Face à cette accumulation de dysfonctionnements, quatre urgences se dessinent :

  1. La rénovation thermique et structurelle de l’établissement (ventilation, filets anti-projection, modernisation des caméras, espaces de désencombrement psychique).
  2. Le recrutement immédiat de surveillants et d’infirmiers psychiatriques, avec une meilleure répartition des effectifs dans les quartiers les plus tendus.
  3. La réduction de la surpopulation carcérale, par des aménagements de peine, une révision des incarcérations pour délits mineurs et un renforcement du suivi post-carcéral.
  4. Une politique de santé mentale volontariste, avec des unités spécialisées et un encadrement formé.
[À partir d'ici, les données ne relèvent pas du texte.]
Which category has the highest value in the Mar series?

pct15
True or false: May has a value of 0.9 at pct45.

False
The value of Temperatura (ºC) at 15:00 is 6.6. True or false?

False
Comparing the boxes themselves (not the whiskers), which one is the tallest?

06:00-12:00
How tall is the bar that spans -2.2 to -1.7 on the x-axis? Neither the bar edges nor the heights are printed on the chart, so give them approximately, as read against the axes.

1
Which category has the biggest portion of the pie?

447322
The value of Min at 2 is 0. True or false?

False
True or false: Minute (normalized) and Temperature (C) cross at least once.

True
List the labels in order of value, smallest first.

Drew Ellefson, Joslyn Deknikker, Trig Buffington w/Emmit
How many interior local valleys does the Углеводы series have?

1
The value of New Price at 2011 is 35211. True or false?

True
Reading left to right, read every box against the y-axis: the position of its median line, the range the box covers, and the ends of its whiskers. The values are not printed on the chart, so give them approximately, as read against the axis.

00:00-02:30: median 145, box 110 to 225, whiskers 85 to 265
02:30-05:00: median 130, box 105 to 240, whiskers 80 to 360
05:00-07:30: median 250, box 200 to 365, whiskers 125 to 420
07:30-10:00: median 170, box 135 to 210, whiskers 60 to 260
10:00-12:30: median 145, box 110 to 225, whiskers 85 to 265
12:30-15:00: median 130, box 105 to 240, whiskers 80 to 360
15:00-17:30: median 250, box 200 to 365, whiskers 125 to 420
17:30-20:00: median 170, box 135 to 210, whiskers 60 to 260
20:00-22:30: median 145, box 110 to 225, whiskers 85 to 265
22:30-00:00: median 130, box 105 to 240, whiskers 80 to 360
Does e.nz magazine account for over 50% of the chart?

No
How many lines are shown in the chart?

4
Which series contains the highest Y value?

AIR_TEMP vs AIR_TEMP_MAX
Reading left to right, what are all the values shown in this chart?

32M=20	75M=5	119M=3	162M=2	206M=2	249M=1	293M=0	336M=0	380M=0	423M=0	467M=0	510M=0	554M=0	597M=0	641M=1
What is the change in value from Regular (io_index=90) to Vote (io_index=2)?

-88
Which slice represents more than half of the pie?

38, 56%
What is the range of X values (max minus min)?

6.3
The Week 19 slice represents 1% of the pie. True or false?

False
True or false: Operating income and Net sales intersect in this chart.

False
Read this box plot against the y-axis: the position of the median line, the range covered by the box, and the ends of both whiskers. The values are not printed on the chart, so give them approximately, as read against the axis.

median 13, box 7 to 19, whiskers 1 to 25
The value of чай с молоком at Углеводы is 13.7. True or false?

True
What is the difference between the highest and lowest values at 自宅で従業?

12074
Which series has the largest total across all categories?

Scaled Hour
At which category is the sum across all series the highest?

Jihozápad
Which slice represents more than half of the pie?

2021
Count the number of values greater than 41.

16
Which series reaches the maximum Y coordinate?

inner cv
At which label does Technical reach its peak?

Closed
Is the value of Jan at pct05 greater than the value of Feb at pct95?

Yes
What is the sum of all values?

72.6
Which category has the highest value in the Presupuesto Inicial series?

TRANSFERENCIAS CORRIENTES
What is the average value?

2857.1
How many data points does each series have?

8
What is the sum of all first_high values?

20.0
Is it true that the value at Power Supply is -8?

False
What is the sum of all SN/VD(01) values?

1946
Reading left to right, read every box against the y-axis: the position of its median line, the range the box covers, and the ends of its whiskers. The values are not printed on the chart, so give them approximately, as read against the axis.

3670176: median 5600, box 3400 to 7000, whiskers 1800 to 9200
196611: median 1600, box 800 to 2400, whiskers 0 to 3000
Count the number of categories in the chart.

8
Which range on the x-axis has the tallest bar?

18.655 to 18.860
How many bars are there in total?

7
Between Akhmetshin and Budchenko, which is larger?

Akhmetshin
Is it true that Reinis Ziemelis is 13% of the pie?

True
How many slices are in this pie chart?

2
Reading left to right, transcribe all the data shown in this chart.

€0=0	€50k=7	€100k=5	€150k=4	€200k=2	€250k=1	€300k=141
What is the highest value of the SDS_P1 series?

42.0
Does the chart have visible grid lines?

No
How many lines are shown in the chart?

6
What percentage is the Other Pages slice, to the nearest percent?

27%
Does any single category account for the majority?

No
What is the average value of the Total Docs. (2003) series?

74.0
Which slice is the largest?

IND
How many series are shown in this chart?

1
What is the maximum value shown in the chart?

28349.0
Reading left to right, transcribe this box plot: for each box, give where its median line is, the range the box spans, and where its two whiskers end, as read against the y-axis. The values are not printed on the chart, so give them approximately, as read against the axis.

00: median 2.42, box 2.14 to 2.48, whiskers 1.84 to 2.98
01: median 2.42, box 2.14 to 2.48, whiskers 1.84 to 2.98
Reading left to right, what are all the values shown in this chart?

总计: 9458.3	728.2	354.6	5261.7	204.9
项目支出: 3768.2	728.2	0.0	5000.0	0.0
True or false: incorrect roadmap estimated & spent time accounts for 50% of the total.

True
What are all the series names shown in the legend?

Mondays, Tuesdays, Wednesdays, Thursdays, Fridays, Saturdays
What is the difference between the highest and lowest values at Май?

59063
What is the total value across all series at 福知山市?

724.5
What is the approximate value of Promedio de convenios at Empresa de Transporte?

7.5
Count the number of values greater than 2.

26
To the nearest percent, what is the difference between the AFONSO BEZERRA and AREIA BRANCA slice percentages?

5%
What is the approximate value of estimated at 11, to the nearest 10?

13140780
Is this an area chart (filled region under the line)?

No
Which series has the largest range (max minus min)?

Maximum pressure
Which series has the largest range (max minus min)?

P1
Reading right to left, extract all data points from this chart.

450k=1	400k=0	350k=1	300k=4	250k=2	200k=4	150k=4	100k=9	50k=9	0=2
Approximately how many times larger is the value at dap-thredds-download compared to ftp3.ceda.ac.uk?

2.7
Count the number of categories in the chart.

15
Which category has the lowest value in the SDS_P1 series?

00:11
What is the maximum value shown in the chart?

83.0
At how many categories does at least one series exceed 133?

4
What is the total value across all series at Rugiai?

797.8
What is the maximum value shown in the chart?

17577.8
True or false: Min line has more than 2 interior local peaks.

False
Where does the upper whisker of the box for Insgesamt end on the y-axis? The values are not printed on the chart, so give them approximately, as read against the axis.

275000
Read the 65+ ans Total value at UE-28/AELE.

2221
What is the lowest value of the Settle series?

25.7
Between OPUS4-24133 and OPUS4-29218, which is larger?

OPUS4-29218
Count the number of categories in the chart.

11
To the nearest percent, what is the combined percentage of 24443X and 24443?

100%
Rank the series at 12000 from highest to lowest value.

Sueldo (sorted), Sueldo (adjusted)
Ce que la France devrait apprendre des exemples néerlandais et scandinaves

Alors que la France multiplie les plans de construction de places de prison, plusieurs pays européens ont pris le contrepied avec efficacité, humanité et résultats.

Aux Pays-Bas :

Le pays a fermé plus de 25 prisons en dix ans grâce à :

  • La dépénalisation de certains délits mineurs,
  • Le recours massif au bracelet électronique,
  • La création de prisons semi-ouvertes où les détenus peuvent travailler, circuler, cuisiner,
  • Un choix politique de réduction volontaire des incarcérations.

Résultat : un taux d’incarcération parmi les plus faibles d’Europe (60 pour 100 000 hab.) et des établissements… vides.

En Scandinavie :

Les prisons de Norvège ou de Suède, comme Bastøy, privilégient :

  • Des unités ouvertes, sans barbelés,
  • La semi-liberté quotidienne,
  • La reconstruction sociale et professionnelle des détenus,
  • Le traitement des peines comme une parenthèse réparatrice, non un châtiment brutal.

La récidive y est inférieure à 30 %, contre près de 60 % en France à cinq ans.

Une bifurcation à engager maintenant

Ce que montrent ces modèles, c’est que la prison peut être moins punitive et plus utile. Pour cela, il faut :

  • Briser la spirale du tout-carcéral,
  • Renouer avec une culture judiciaire de l’aménagement et de la dignité,
  • Offrir aux personnels les conditions de travail humaines qu’ils méritent.

Le centre pénitentiaire de Rennes-Vezin est aujourd’hui l’un des symboles de ce naufrage silencieux. Mais il pourrait, avec du courage politique, devenir le laboratoire d’un tournant français.

Sinon, la suite est prévisible. Le risque de soulèvement collectif ne relève plus de la fiction. Quand le mal-être devient insupportable, que les repères s’effondrent, que l’État semble sourd, la prison devient un accélérateur de chaos. La colère, étouffée derrière les grilles, n’attend qu’une étincelle. Et les briquets circulent.